++++ Exercise data ++++

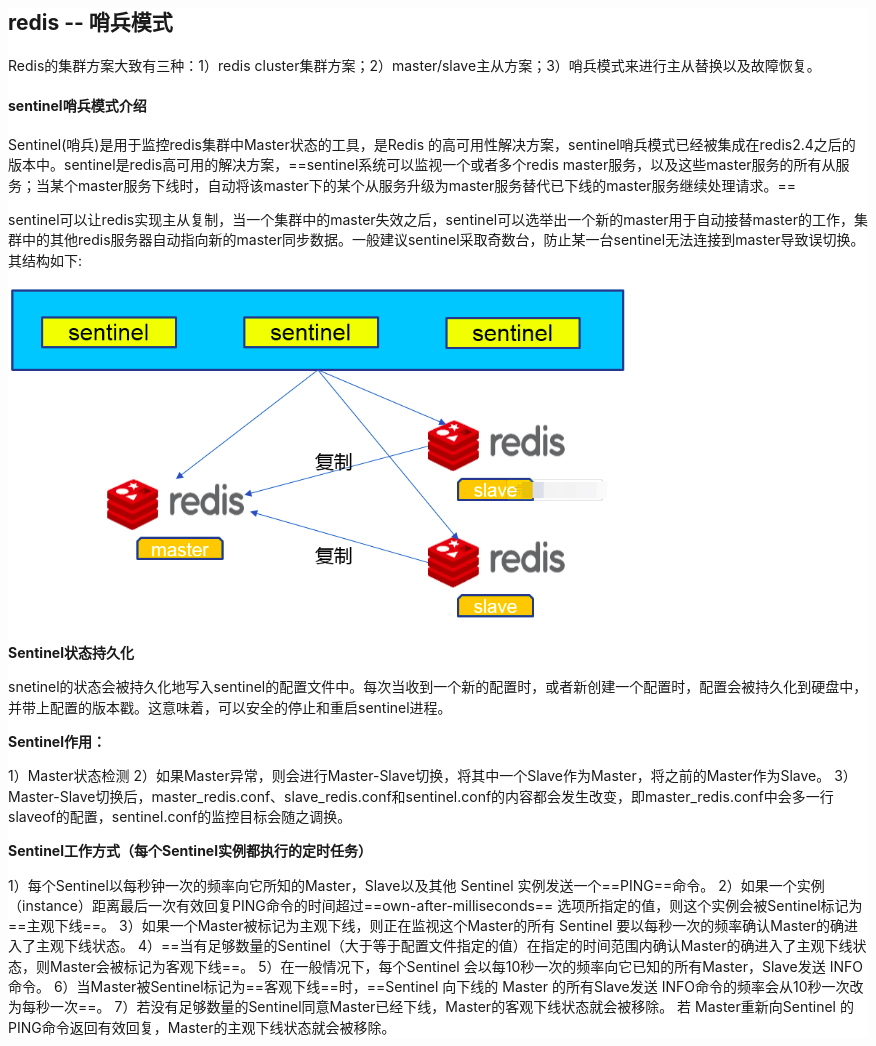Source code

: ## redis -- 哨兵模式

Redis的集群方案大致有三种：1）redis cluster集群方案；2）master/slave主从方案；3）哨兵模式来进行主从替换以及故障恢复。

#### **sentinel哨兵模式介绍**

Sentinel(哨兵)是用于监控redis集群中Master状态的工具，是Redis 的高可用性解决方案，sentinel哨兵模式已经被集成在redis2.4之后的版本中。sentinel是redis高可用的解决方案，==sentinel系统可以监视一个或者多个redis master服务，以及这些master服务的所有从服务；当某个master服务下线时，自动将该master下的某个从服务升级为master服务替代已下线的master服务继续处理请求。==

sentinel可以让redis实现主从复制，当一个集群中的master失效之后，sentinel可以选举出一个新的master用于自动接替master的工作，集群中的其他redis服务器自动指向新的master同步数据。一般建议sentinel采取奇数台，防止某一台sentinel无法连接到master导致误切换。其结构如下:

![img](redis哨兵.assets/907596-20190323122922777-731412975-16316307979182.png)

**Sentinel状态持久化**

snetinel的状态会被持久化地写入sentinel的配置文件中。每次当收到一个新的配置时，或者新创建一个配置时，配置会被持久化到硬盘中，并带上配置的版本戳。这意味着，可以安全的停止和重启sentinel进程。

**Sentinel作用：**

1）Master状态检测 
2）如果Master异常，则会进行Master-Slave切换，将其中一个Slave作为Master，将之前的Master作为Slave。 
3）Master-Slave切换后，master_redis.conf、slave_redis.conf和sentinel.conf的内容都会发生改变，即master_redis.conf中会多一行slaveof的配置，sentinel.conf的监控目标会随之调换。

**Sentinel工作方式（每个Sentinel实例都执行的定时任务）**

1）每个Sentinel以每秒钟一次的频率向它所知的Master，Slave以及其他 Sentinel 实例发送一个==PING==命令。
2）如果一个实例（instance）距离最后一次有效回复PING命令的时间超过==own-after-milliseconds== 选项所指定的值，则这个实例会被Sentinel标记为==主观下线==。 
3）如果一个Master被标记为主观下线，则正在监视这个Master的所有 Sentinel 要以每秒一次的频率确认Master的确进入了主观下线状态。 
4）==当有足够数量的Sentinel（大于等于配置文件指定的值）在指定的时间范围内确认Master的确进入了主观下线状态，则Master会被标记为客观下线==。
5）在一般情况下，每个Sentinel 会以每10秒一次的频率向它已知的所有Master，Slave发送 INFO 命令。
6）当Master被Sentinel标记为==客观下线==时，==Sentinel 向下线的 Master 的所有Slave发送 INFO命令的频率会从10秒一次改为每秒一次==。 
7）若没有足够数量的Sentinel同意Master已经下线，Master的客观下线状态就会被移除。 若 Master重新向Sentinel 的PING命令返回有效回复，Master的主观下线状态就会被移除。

++++
++++ Exercise data ++++

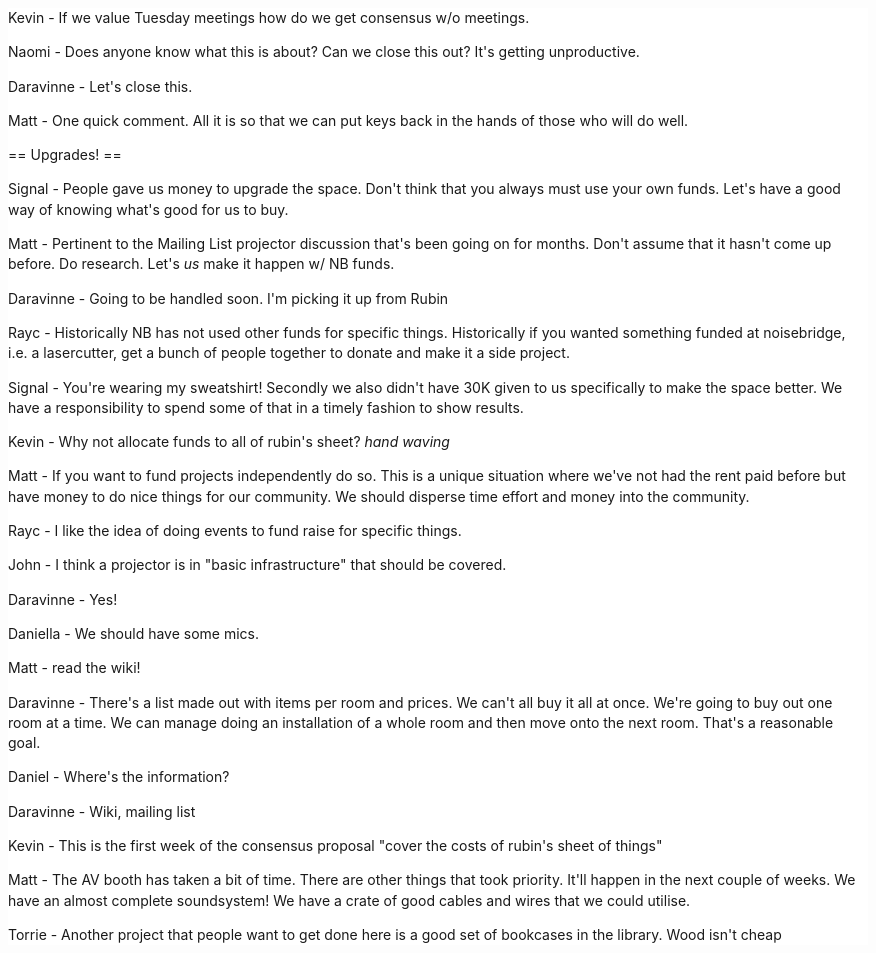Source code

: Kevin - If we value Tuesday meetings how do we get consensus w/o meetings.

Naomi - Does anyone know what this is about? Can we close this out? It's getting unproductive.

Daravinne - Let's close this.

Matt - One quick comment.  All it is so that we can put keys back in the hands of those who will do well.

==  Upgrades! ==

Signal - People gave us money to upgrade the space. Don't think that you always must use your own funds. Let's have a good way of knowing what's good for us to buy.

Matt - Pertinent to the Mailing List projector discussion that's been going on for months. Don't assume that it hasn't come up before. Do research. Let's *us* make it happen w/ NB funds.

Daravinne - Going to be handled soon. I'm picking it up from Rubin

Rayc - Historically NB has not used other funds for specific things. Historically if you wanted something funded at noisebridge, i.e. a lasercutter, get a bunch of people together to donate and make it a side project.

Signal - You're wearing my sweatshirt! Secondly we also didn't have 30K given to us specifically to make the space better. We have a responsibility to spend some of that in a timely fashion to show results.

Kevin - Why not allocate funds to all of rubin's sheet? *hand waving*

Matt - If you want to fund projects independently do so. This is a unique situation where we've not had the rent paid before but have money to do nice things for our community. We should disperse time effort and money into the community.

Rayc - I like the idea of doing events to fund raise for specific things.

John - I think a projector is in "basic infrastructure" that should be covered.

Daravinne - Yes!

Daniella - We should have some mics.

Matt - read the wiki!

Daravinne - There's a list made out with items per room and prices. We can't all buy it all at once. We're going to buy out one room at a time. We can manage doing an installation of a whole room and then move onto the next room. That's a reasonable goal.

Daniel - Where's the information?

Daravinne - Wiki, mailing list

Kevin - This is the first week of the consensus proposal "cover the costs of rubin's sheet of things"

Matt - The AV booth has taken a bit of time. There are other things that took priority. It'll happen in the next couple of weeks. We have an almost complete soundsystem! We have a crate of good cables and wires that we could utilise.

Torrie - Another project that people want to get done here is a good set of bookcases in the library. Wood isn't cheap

++++

[The problem] List each line of the entries above that contains the word "Signal".

[Response box]
Signal - People gave us money to upgrade the space. Don't think that you always must use your own funds. Let's have a good way of knowing what's good for us to buy.
Signal - You're wearing my sweatshirt! Secondly we also didn't have 30K given to us specifically to make the space better. We have a responsibility to spend some of that in a timely fashion to show results.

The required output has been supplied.